By Giuliani's own admission, he would, as president, perpetuate many of Bush's boldest assertions of presidential authority. In 2006, Giuliani told the Wall Street Journal that he would probably keep the detention center at Guantanamo Bay open, saying that its conditions had been "grossly exaggerated." This year, at a New Hampshire town hall meeting, he refused to say whether the Bush administration had gone too far in denying the protection of the Geneva Conventions to terrorist suspects. Giuliani has also indicated that presidents have the power to indefinitely detain American citizens without trial. At a debate, he declared himself opposed to torture but refused to say whether he would outlaw waterboarding, instead offering that interrogators should perform "any method they can think of."

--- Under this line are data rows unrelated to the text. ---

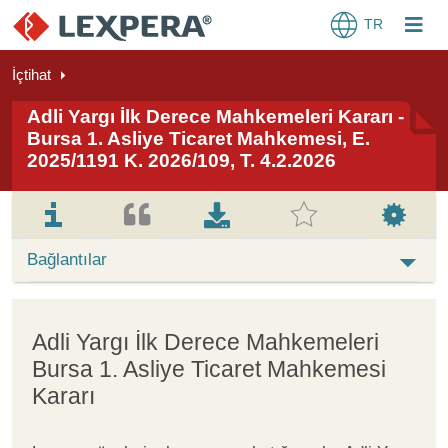
TR
İçtihat
Adli Yargı İlk Derece Mahkemeleri Kararı -
Bursa 1. Asliye Ticaret Mahkemesi, E.
2025/1191 K. 2026/109, T. 4.2.2026
Bağlantılar
Adli Yargı İlk Derece Mahkemeleri
Bursa 1. Asliye Ticaret Mahkemesi
Kararı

What is most disturbing is the likelihood that a Giuliani administration would venture beyond the expansive claims of executive authority staked out by the Bush White House. For instance, though Bush has demanded that Congress fund the war in Iraq, he has never openly questioned Congress's power of the purse. Giuliani, however, told a reporter that the president has the right to provide money for the troops to stay in Iraq even if Congress withdraws funding. Similarly, Bush has implied that critics of his Iraq policy are unpatriotic, but he has not declared that the government can silence their voices. This September, echoing the sentiments that he repeatedly attempted to enforce as mayor, Giuliani said that the "General Betray Us" ad paid for by the left-wing group MoveOn "passed a line that we should not allow American political organizations to pass."
One might minimize the significance of these kinds of statements as the loose talk of a candidate trying to impress conservative primary voters—indeed, that is how the press has generally treated them. To believe that Giuliani is merely grandstanding, however, is to ignore his history. If he reaches the White House, he will almost certainly do what he did at City Hall: punish dissent, circumvent the law, conceal the workings of the government in secrecy, and use his litigator's gifts to obstruct mechanisms of oversight and accountability.